If a line below includes the string "setOrientation", copy it.

[Records from a collection]
-------

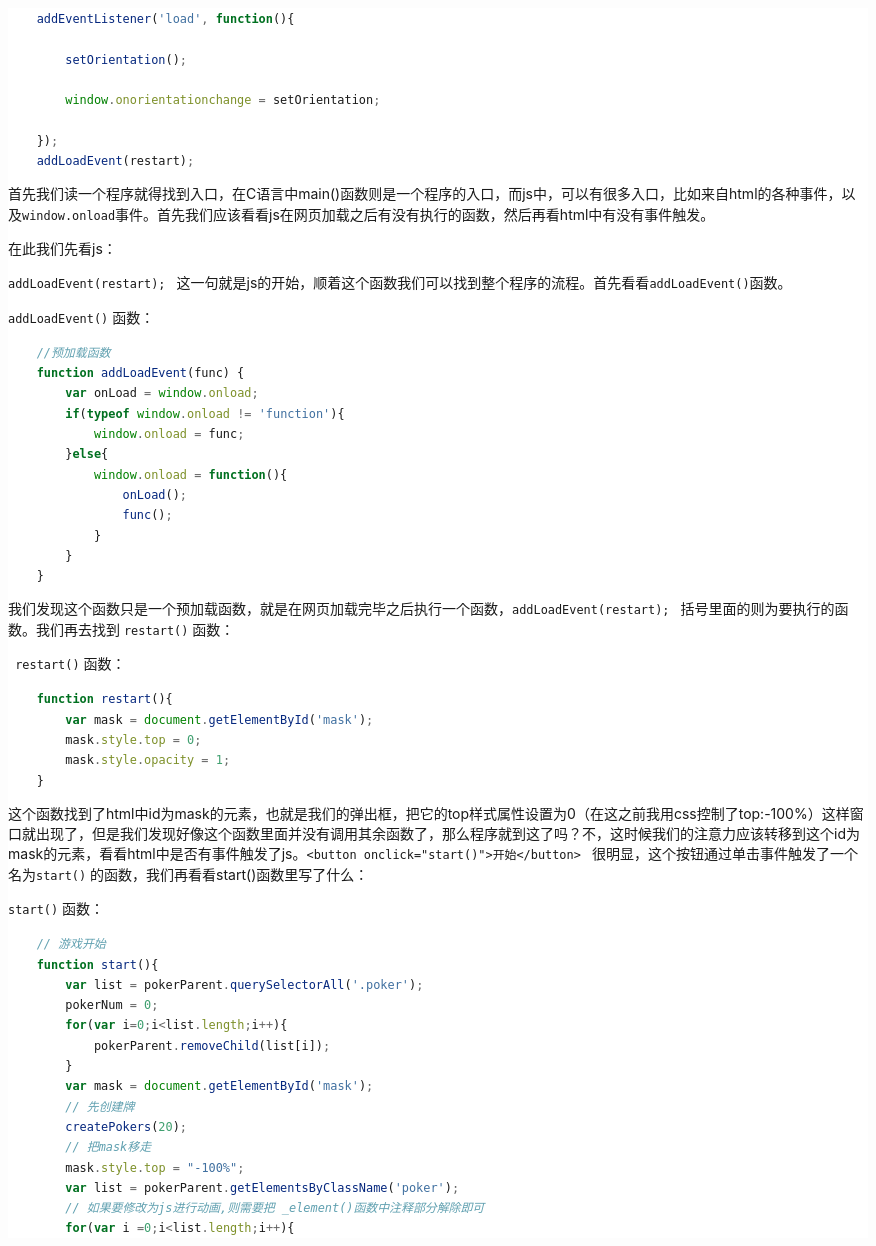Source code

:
 ```JavaScript
	addEventListener('load', function(){
	
	    setOrientation();
	
	    window.onorientationchange = setOrientation;
	
	});
	addLoadEvent(restart);

```

首先我们读一个程序就得找到入口，在C语言中main()函数则是一个程序的入口，而js中，可以有很多入口，比如来自html的各种事件，以及`window.onload`事件。首先我们应该看看js在网页加载之后有没有执行的函数，然后再看html中有没有事件触发。   



在此我们先看js：

`addLoadEvent(restart); ` 这一句就是js的开始，顺着这个函数我们可以找到整个程序的流程。首先看看`addLoadEvent()`函数。


`addLoadEvent()` 函数：
```JavaScript
	//预加载函数
	function addLoadEvent(func) {
		var onLoad = window.onload;
		if(typeof window.onload != 'function'){
			window.onload = func;
		}else{
			window.onload = function(){
				onLoad();
				func();
			}
		}
	}
```

我们发现这个函数只是一个预加载函数，就是在网页加载完毕之后执行一个函数，`addLoadEvent(restart); ` 括号里面的则为要执行的函数。我们再去找到 `restart()` 函数：   

` restart()` 函数：
```JavaScript
	function restart(){
		var mask = document.getElementById('mask');
		mask.style.top = 0;
		mask.style.opacity = 1;
	}
```

这个函数找到了html中id为mask的元素，也就是我们的弹出框，把它的top样式属性设置为0（在这之前我用css控制了top:-100%）这样窗口就出现了，但是我们发现好像这个函数里面并没有调用其余函数了，那么程序就到这了吗？不，这时候我们的注意力应该转移到这个id为mask的元素，看看html中是否有事件触发了js。`<button onclick="start()">开始</button> ` 很明显，这个按钮通过单击事件触发了一个名为`start()` 的函数，我们再看看start()函数里写了什么：    

`start()` 函数：
```JavaScript
	// 游戏开始
	function start(){
		var list = pokerParent.querySelectorAll('.poker');
		pokerNum = 0;
		for(var i=0;i<list.length;i++){
			pokerParent.removeChild(list[i]);
		}
		var mask = document.getElementById('mask');
		// 先创建牌
		createPokers(20);
		// 把mask移走
		mask.style.top = "-100%";
		var list = pokerParent.getElementsByClassName('poker');
		// 如果要修改为js进行动画,则需要把 _element()函数中注释部分解除即可
		for(var i =0;i<list.length;i++){
```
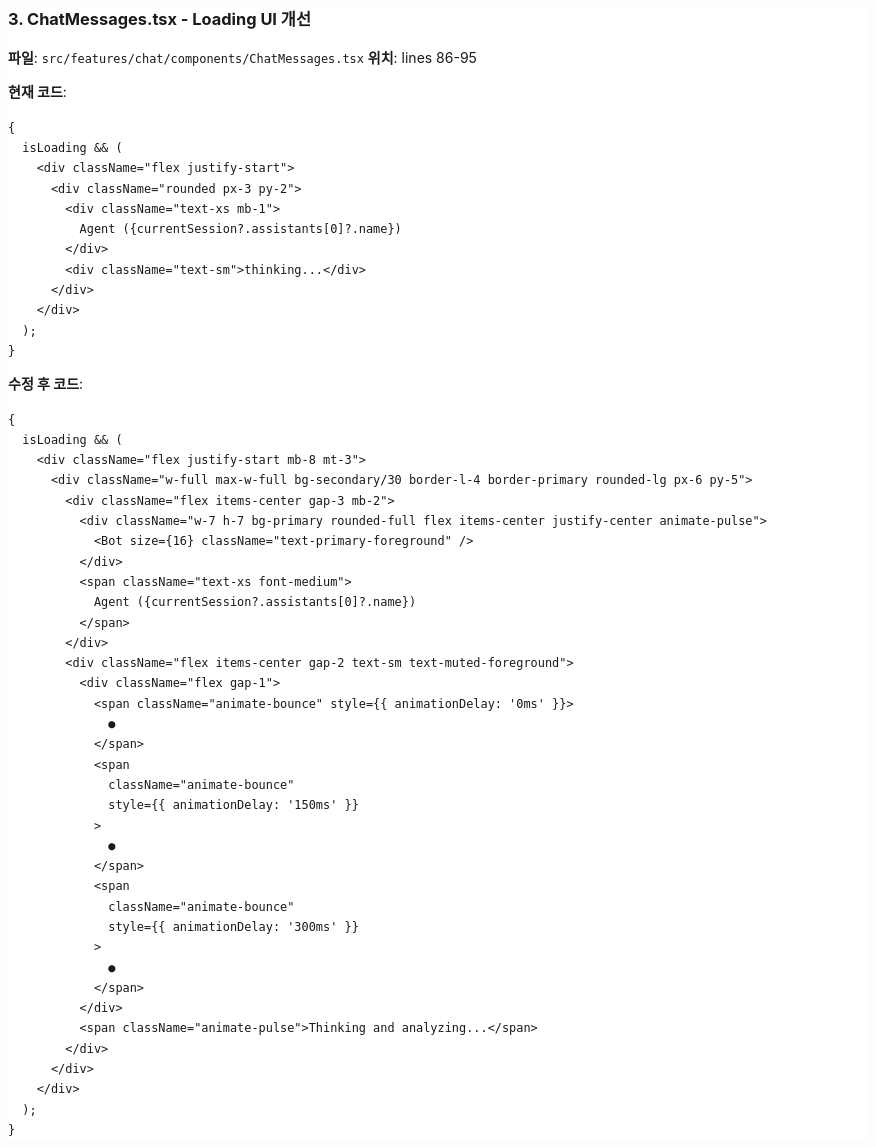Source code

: ### 3. ChatMessages.tsx - Loading UI 개선

**파일**: `src/features/chat/components/ChatMessages.tsx`
**위치**: lines 86-95

**현재 코드**:

```tsx
{
  isLoading && (
    <div className="flex justify-start">
      <div className="rounded px-3 py-2">
        <div className="text-xs mb-1">
          Agent ({currentSession?.assistants[0]?.name})
        </div>
        <div className="text-sm">thinking...</div>
      </div>
    </div>
  );
}
```

**수정 후 코드**:

```tsx
{
  isLoading && (
    <div className="flex justify-start mb-8 mt-3">
      <div className="w-full max-w-full bg-secondary/30 border-l-4 border-primary rounded-lg px-6 py-5">
        <div className="flex items-center gap-3 mb-2">
          <div className="w-7 h-7 bg-primary rounded-full flex items-center justify-center animate-pulse">
            <Bot size={16} className="text-primary-foreground" />
          </div>
          <span className="text-xs font-medium">
            Agent ({currentSession?.assistants[0]?.name})
          </span>
        </div>
        <div className="flex items-center gap-2 text-sm text-muted-foreground">
          <div className="flex gap-1">
            <span className="animate-bounce" style={{ animationDelay: '0ms' }}>
              ●
            </span>
            <span
              className="animate-bounce"
              style={{ animationDelay: '150ms' }}
            >
              ●
            </span>
            <span
              className="animate-bounce"
              style={{ animationDelay: '300ms' }}
            >
              ●
            </span>
          </div>
          <span className="animate-pulse">Thinking and analyzing...</span>
        </div>
      </div>
    </div>
  );
}
```
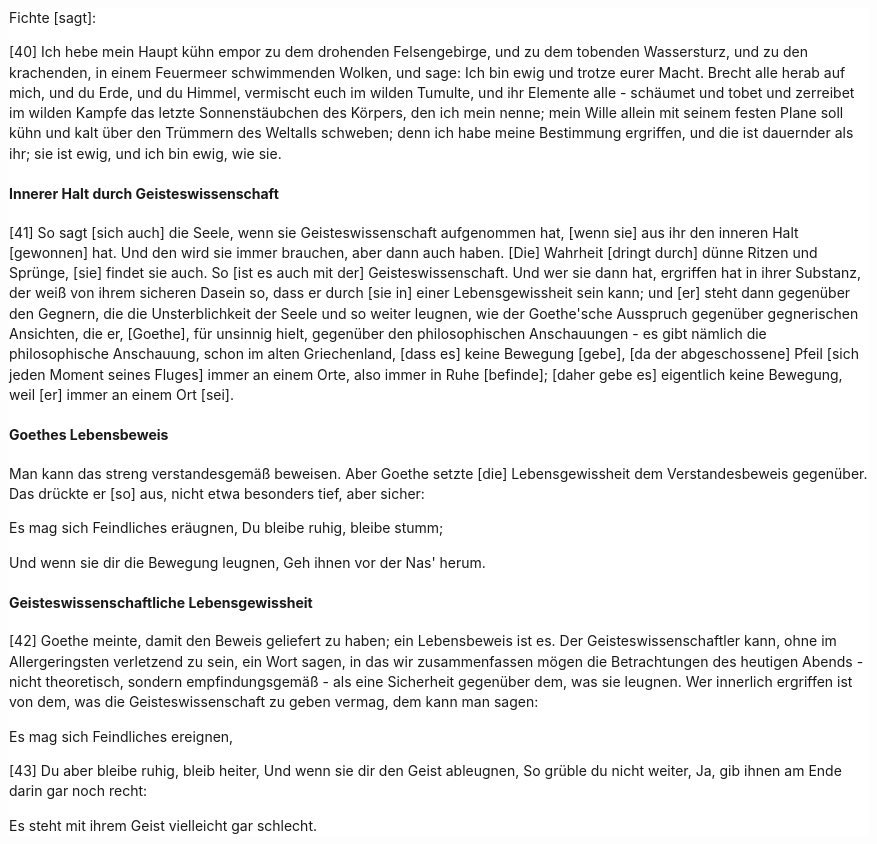 Fichte [sagt]:

[40] Ich hebe mein Haupt kühn empor zu dem drohenden Felsengebirge, und zu dem tobenden Wassersturz, und zu den krachenden, in einem Feuermeer schwimmenden Wolken, und sage: Ich bin ewig und trotze eurer Macht. Brecht alle herab auf mich, und du Erde, und du Himmel, vermischt euch im wilden Tumulte, und ihr Elemente alle - schäumet und tobet und zerreibet im wilden Kampfe das letzte Sonnenstäubchen des Körpers, den ich mein nenne; mein Wille allein mit seinem festen Plane soll kühn und kalt über den Trümmern des Weltalls schweben; denn ich habe meine Bestimmung ergriffen, und die ist dauernder als ihr; sie ist ewig, und ich bin ewig, wie sie.

#### Innerer Halt durch Geisteswissenschaft

[41] So sagt [sich auch] die Seele, wenn sie Geisteswissenschaft aufgenommen hat, [wenn sie] aus ihr den inneren Halt [gewonnen] hat. Und den wird sie immer brauchen, aber dann auch haben. [Die] Wahrheit [dringt durch] dünne Ritzen und Sprünge, [sie] findet sie auch. So [ist es auch mit der] Geisteswissenschaft. Und wer sie dann hat, ergriffen hat in ihrer Substanz, der weiß von ihrem sicheren Dasein so, dass er durch [sie in] einer Lebensgewissheit sein kann; und [er] steht dann gegenüber den Gegnern, die die Unsterblichkeit der Seele und so weiter leugnen, wie der Goethe'sche Ausspruch gegenüber gegnerischen Ansichten, die er, [Goethe], für unsinnig hielt, gegenüber den philosophischen Anschauungen - es gibt nämlich die philosophische Anschauung, schon im alten Griechenland, [dass es] keine Bewegung [gebe], [da der abgeschossene] Pfeil [sich jeden Moment seines Fluges] immer an einem Orte, also immer in Ruhe [befinde]; [daher gebe es] eigentlich keine Bewegung, weil [er] immer an einem Ort [sei].

#### Goethes Lebensbeweis

Man kann das streng verstandesgemäß beweisen. Aber Goethe setzte [die] Lebensgewissheit dem Verstandesbeweis gegenüber. Das drückte er [so] aus, nicht etwa besonders tief, aber sicher:

Es mag sich Feindliches eräugnen, Du bleibe ruhig, bleibe stumm;

Und wenn sie dir die Bewegung leugnen, Geh ihnen vor der Nas' herum.

#### Geisteswissenschaftliche Lebensgewissheit

[42] Goethe meinte, damit den Beweis geliefert zu haben; ein Lebensbeweis ist es. Der Geisteswissenschaftler kann, ohne im Allergeringsten verletzend zu sein, ein Wort sagen, in das wir zusammenfassen mögen die Betrachtungen des heutigen Abends - nicht theoretisch, sondern empfindungsgemäß - als eine Sicherheit gegenüber dem, was sie leugnen. Wer innerlich ergriffen ist von dem, was die Geisteswissenschaft zu geben vermag, dem kann man sagen:

Es mag sich Feindliches ereignen,

[43] Du aber bleibe ruhig, bleib heiter, Und wenn sie dir den Geist ableugnen, So grüble du nicht weiter, Ja, gib ihnen am Ende darin gar noch recht:

Es steht mit ihrem Geist vielleicht gar schlecht.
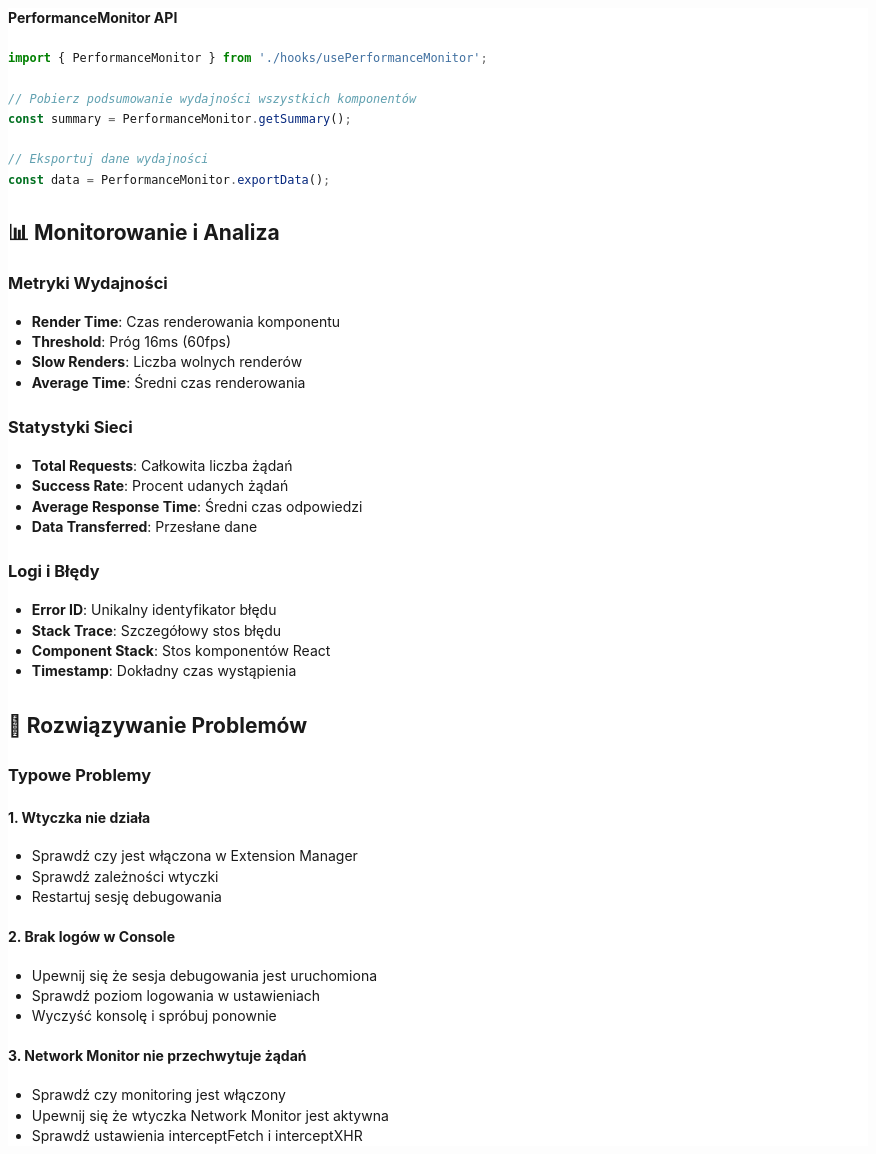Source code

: #### **PerformanceMonitor API**
```typescript
import { PerformanceMonitor } from './hooks/usePerformanceMonitor';

// Pobierz podsumowanie wydajności wszystkich komponentów
const summary = PerformanceMonitor.getSummary();

// Eksportuj dane wydajności
const data = PerformanceMonitor.exportData();
```

## 📊 Monitorowanie i Analiza

### **Metryki Wydajności**
- **Render Time**: Czas renderowania komponentu
- **Threshold**: Próg 16ms (60fps)
- **Slow Renders**: Liczba wolnych renderów
- **Average Time**: Średni czas renderowania

### **Statystyki Sieci**
- **Total Requests**: Całkowita liczba żądań
- **Success Rate**: Procent udanych żądań
- **Average Response Time**: Średni czas odpowiedzi
- **Data Transferred**: Przesłane dane

### **Logi i Błędy**
- **Error ID**: Unikalny identyfikator błędu
- **Stack Trace**: Szczegółowy stos błędu
- **Component Stack**: Stos komponentów React
- **Timestamp**: Dokładny czas wystąpienia

## 🚨 Rozwiązywanie Problemów

### **Typowe Problemy**

#### **1. Wtyczka nie działa**
- Sprawdź czy jest włączona w Extension Manager
- Sprawdź zależności wtyczki
- Restartuj sesję debugowania

#### **2. Brak logów w Console**
- Upewnij się że sesja debugowania jest uruchomiona
- Sprawdź poziom logowania w ustawieniach
- Wyczyść konsolę i spróbuj ponownie

#### **3. Network Monitor nie przechwytuje żądań**
- Sprawdź czy monitoring jest włączony
- Upewnij się że wtyczka Network Monitor jest aktywna
- Sprawdź ustawienia interceptFetch i interceptXHR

-------

● **TASK ANSWER**
	    setOrientation();
	    window.onorientationchange = setOrientation;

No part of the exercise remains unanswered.